Democratic strategist Steve McMahon told the Associated Press that the congressman botched the first rule of crisis communications: getting out the facts as soon as possible.
“His answers have raised more questions than they’ve resolved,” Mr. McMahon said. “I’m amazed somebody as smart and media savvy as he is can’t see the impact of how he’s handled it.”
Mr. Weiner - considered a contender in the 2013 New York City mayor’s race - predicted that the internal investigation would clear up the matter. “We’re going to find out what happened,” he said.
Twitter spokesman Robert Weeks said Wednesday that the company doesn’t answer questions about security breaches on individual accounts, but that the Weiner case is an example of why Twitter users should guard their passwords.
“Reports of the past few days are a good reminder of the importance of actively protecting your account credentials,” he wrote in an email.
Computer security specialists say data logs at the San Francisco-based Twitter would allow investigators to quickly pinpoint the unique Internet address from which the photo originated.
Sgt. Kimberly Schneider of the Capitol Police said she was getting calls from reporters about the story but otherwise had not been contacted about the security breach.
“We don’t have an open, active investigation,” she said.
The sexually suggestive photo was posted Friday and sent to the student in Seattle. The tweet of the photo first was reported Saturday by BigGovernment.com, a website run by conservative commentator Andrew Breitbart.
Mr. Breitbart is also known for posting a video of an Agriculture Department employee, Shirley Sherrod, giving a speech that when edited by Mr. Breitbart made it appear she was making racist comments.
The photo on Mr. Weiner’s account was quickly deleted, but it set off a torrent of speculative buzz.
Mr. Weiner told reporters he had been tweeting about the National Hockey League playoffs when he spotted the offending tweet.
“I saw it,” Mr. Weiner told reporters at the Capitol. “I deleted it.”
Mr. Weiner said he misjudged the furor that the photo would cause.
Mr. Weiner has not explained why he was following the student on Twitter, one of 198 people he follows on the social media site. Mr. Weiner is one of the more prolific tweeters in Congress and has more than 50,000 followers, a number that grew over the past two days.

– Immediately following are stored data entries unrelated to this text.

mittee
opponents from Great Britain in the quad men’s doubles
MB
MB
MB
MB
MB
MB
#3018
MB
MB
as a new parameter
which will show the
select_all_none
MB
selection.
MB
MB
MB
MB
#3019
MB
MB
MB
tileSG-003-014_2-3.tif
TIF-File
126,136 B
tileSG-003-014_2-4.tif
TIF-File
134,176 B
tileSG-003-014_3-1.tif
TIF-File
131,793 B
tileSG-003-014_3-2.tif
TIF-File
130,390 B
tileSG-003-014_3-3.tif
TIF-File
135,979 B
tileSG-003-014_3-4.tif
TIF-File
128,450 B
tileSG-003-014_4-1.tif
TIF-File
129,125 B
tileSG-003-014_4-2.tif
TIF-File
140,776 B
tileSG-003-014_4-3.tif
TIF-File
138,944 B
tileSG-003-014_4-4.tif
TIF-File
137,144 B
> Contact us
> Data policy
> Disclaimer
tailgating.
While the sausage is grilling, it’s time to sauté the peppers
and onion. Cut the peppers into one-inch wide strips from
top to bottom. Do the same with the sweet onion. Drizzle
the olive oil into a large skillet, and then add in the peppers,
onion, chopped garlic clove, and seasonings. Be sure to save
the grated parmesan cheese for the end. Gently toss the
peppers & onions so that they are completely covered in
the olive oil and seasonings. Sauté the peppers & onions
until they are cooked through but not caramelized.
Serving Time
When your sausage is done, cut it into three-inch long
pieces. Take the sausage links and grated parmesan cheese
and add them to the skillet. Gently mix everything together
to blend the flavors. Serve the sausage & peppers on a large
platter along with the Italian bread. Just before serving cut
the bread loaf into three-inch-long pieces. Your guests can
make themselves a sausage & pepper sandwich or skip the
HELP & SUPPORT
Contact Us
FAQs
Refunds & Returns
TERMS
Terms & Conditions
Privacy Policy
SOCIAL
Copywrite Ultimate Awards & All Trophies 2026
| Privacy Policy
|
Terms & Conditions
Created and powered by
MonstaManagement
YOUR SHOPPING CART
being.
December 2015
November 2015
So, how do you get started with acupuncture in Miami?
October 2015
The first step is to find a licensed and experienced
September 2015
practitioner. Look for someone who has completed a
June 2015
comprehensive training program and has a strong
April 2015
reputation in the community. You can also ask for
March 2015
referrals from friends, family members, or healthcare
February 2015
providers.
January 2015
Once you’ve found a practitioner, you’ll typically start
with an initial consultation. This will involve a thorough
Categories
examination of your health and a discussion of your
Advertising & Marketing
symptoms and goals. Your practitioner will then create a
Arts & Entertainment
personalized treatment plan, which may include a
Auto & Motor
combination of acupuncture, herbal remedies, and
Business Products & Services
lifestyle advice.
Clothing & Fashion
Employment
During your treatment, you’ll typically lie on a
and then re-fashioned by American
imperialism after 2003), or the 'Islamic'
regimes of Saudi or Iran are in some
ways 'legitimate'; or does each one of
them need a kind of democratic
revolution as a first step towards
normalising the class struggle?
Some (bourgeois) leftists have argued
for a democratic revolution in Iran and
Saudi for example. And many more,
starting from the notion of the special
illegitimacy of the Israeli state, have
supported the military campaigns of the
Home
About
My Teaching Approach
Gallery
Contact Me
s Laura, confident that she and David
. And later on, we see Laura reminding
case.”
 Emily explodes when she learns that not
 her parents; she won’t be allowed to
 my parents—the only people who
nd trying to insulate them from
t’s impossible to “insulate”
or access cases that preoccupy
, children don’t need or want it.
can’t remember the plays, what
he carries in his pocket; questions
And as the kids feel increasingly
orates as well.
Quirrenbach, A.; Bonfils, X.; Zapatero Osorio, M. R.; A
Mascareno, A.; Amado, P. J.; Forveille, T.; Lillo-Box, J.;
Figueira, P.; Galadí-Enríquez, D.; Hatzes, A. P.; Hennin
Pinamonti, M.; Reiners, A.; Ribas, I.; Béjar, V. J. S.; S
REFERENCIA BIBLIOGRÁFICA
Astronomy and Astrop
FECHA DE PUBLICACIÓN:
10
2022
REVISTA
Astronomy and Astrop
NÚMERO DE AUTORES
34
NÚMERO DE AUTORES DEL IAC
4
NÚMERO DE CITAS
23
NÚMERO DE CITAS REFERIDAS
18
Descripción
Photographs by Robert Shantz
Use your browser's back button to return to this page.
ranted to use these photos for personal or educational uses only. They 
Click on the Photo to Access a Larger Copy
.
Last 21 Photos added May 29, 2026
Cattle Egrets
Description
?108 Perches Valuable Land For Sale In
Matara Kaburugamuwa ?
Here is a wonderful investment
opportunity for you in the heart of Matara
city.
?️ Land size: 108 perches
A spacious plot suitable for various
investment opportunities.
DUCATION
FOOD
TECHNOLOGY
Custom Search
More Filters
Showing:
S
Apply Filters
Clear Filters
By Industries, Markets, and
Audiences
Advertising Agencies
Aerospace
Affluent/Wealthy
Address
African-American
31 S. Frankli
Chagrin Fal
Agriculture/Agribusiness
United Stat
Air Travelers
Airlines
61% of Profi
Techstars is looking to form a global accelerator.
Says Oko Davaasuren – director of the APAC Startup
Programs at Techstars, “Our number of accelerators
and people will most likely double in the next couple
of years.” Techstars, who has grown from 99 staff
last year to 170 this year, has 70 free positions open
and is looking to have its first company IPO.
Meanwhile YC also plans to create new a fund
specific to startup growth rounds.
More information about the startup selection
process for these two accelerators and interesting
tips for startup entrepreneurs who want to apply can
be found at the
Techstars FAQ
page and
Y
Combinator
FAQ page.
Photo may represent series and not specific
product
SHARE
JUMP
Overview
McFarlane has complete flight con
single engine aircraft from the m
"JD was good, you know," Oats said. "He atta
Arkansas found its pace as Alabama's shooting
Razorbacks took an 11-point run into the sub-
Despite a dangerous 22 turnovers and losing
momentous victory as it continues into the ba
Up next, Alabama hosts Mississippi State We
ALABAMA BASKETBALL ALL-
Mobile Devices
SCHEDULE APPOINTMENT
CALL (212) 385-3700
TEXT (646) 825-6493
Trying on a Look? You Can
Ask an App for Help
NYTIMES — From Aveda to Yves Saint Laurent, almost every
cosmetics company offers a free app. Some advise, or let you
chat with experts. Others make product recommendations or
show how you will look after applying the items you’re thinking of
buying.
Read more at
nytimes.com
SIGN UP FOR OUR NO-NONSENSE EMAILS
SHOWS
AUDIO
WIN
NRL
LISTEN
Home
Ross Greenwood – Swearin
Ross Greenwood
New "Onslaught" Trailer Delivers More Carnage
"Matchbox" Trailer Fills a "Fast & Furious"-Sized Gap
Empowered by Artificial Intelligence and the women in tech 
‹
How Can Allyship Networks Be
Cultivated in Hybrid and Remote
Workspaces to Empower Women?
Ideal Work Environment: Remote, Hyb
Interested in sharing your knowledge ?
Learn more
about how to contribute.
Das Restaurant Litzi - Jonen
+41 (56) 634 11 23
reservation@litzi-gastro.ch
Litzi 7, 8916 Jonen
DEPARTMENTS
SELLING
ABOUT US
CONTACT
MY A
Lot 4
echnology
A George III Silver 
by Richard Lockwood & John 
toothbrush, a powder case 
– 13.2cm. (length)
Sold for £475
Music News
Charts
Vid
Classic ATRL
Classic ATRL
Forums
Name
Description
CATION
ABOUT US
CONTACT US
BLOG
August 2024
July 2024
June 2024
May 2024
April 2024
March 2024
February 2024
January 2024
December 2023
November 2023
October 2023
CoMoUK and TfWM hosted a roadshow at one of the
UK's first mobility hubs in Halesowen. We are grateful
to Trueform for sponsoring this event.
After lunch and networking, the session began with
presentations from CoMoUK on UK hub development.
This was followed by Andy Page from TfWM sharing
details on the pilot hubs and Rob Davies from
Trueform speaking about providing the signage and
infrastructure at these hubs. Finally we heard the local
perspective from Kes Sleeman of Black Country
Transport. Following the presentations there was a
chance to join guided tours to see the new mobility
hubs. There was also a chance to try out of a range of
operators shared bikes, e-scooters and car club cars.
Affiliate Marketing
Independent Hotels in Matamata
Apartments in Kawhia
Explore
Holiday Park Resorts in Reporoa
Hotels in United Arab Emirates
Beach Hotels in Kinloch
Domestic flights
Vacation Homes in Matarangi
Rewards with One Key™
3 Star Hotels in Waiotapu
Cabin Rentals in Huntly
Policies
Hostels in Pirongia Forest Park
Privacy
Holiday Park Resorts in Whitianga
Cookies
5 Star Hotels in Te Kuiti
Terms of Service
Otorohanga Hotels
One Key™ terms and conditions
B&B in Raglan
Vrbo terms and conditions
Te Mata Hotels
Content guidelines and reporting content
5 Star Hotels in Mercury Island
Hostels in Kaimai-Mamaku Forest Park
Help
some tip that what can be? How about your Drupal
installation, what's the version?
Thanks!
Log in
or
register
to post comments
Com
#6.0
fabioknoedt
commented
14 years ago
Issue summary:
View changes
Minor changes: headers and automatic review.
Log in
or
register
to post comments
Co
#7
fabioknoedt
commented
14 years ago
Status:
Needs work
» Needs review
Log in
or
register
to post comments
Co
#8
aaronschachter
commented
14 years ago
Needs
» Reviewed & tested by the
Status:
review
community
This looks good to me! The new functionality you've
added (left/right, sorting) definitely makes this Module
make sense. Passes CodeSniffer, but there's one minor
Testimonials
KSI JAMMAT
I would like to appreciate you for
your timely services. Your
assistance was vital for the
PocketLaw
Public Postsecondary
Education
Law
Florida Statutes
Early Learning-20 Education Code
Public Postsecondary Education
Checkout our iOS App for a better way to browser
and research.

The woman has been identified by media outlets as Gennette Cordova. Despite calls to phone numbers and messages to an email address, she could not be reached for comment by the Associated Press.
Miss Cordova told the New York Daily News that the offending photo was sent from a hacker who has “harassed me many times after the congressman followed me on Twitter a month or so ago.”
Miss Cordova also told the Daily News that she never had met Mr. Weiner and there had “never been any inappropriate exchanges” between her and the congressman.
• This article is based in part on wire reports.